Glawogger blatantly stages scenes in the middle of his documentaries and doesn’t try to obscure the fact. In Megacities, there is a sequence that takes place in New York in which the camera follows various men down the street as they argue or offer a sales pitch—sometimes with a partner, sometimes directly at the camera. These moments are meant to mimic the feeling of walking down the street in New York and being bombarded by fast-talking voices from every angle, each one with an agenda. The pace of the sequence is fast, rhythmic, and obviously fabricated. Glawogger follows a con-man, at close range, as he suckers people out of money, even bringing a man up to his hotel room, pulling a knife on him, and robbing him of all his cash. Of course, the camera being in the room, there is no way the scene would unfold in reality the way it does on screen. But over these scenes, the man’s voice provides narration in what, it appears, is an unscripted interview. Are the scenes around the interview based on stories the man is telling, using the real subject as an actor in the re-staging of scenes from his life? Or is the whole thing fabricated, in order to show us something that, in most cases, could not be seen with a camera the way Glawogger is showing it. Is there less truth to what is being shown because it, possibly, didn’t actually happen?
The sequences Glawogger builds—staged, un-staged—are frighteningly evocative. In the third film of the trilogy, Whore’s Glory (2012), the final sequence takes place in an ominous area called The Zone, located in the border town of Reynosa, Mexico. In what looks like a dilapidated set from an old Western, the Zone is a strip that men (often groups of men) drive through slowly as women, lined in small rooms on either side, wait in the doorway for them to come inside. Glawogger spends time with the prostitutes inside their small rooms (sometimes even when they have a customer) as well as getting in the car with a few guys as they cruise the strip. The dim lights, the emptiness of the muddy streets, the groups of men, eyes wide, driving around and around—the whole thing is presented like a horror film. Glawogger, who will position his camera as the eyes of the john, watching, lingering over the prostitutes, creates a sense of urgency. Glawogger must heighten, or recreate, those elements of the environment—the tension and danger—that can’t be expressed simply with a camera. All documentary is manipulative. Glawogger is not afraid of that truth, and not afraid to use to his advantage to get at larger truths.

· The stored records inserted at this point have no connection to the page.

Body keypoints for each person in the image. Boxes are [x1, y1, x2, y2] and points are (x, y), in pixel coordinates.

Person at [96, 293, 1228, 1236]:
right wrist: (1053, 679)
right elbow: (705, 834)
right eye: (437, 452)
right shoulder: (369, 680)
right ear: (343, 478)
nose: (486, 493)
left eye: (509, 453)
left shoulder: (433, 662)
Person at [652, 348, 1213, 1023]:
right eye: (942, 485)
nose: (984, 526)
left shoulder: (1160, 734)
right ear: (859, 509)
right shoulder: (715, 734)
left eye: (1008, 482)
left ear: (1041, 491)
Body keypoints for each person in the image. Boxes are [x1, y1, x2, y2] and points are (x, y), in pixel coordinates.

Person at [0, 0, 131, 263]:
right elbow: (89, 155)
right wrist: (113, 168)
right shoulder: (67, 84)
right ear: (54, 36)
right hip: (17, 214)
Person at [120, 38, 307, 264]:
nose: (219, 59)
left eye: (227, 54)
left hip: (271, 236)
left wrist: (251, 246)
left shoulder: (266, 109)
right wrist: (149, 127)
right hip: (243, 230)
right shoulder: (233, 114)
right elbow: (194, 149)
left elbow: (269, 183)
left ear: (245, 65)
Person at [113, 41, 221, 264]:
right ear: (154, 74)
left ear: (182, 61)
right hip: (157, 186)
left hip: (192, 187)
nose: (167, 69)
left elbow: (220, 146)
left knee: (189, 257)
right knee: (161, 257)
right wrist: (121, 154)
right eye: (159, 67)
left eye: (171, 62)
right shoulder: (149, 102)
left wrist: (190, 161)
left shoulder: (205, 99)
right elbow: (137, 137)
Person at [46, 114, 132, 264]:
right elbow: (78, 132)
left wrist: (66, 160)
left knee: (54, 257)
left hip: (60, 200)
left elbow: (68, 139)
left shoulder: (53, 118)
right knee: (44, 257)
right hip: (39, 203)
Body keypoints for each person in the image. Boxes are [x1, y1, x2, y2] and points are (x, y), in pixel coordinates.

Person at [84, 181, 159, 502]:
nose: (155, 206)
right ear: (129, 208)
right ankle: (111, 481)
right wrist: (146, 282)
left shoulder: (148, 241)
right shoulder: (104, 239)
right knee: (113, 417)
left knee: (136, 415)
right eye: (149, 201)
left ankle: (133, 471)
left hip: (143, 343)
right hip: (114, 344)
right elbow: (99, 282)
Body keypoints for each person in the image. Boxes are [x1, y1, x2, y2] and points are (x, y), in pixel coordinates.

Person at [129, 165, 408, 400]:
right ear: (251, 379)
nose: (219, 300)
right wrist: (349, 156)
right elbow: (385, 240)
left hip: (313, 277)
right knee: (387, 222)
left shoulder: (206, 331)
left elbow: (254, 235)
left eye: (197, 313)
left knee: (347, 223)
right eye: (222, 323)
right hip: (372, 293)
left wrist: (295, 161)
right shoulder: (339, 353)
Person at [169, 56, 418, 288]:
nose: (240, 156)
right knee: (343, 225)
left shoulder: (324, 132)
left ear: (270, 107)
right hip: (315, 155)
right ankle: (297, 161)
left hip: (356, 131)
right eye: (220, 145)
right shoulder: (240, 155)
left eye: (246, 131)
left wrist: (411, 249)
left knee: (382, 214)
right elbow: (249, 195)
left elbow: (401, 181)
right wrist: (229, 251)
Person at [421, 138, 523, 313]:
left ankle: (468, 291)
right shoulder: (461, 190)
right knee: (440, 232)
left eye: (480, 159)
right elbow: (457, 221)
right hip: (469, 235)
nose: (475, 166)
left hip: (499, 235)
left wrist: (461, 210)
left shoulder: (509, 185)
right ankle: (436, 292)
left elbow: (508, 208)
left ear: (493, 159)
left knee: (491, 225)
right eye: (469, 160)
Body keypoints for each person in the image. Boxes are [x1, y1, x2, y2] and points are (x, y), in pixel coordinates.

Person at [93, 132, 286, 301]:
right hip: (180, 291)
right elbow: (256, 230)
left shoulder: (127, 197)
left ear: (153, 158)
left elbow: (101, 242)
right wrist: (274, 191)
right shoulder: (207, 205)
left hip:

Glawogger often seems to be on a quest to make his subjects heroic. Maybe this is the only hope for people who, as per the Vollmann questions epigraph in the beginning of Megacities, perhaps have no birthright to the soul. For Glawogger, the soul may be the only thing left, the one thing they can’t strip from you. This is reinforced during a sequence in Whore’s Glory that takes place in the red-light district of Faridpur, Bangladesh. The local madam sits with a young girl, giving her the rundown of what to do with a client: “Don’t do everything a client asks of you. Tell him: I sell my body but not my soul.”
The Museum of the Moving Image will be screening Glawogger’s work through April 29th as part of a retrospective.